Friedenzohn, of Embry-Riddle Aeronautical University, said any American-US Airways union wouldn't be easy.
"US Airways is in some ways still operating as two separate carriers," he says. "Adding a third pilots unions to the mix would add some complications."
But somehow Parker has managed to score with American's unions. The labor leaders joined him at the head table at his National Press Club appearance.
Horton acknowledged "it's a difficult process" and that American's unions for pilots, flight attendants and mechanics support a merger with US Airways. But he said American's tentative contracts are firmer for workers than the promise of a merger.
"He made a deal to make a deal," Horton said. "What we made are actual tentative agreements, with all the language written down."

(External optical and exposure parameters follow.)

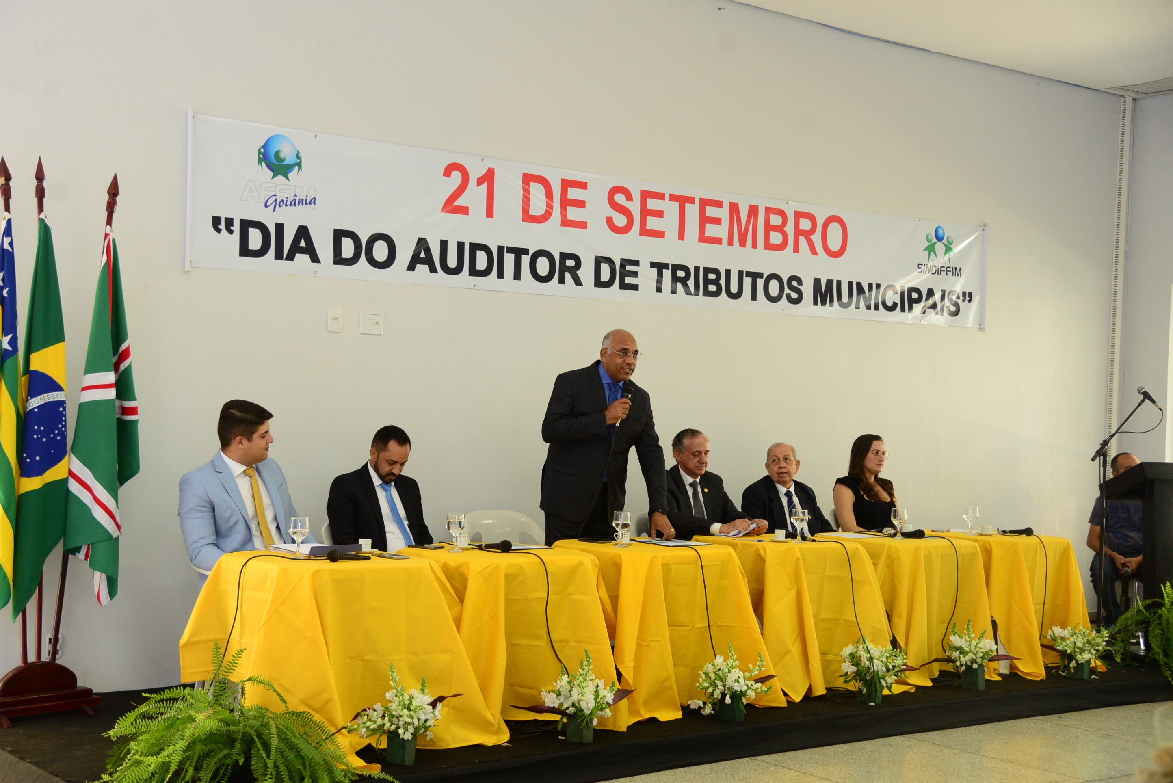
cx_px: 577
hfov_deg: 39.6
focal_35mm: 50
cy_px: 397
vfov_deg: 27.0
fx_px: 1630
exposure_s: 1/125
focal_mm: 48
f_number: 4.5
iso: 1600
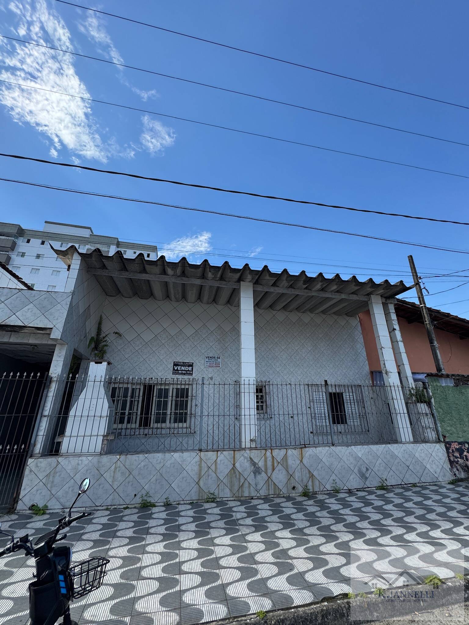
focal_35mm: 14
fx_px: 253
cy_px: 312
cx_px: 234
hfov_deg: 85.7
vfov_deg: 102.1
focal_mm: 2.22
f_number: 2.2
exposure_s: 1/849
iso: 40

Horton also dismissed suggestions that it's in his financial interest to drag his feet on a merger with US Airways because he could receive as much as $60 million if American emerges from bankruptcy independently.
"My focus is 100% on what creates the most value for our owners. That's my job," Horton said. "It's not about me … I don't think for a minute about such things."
Although he complains that American is foot-dragging on his merger bid, Parker doesn't accuse Horton of doing it out of personal financial motives.
However, Parker said at the press club, "I find it noteworthy that the only opposition that seems to exist to this merger is the senior management at American."
"I don't want to guess as to why it is that they don't support it," Parker said. "But we are hopeful that we will find that we can get their support at some point in the future."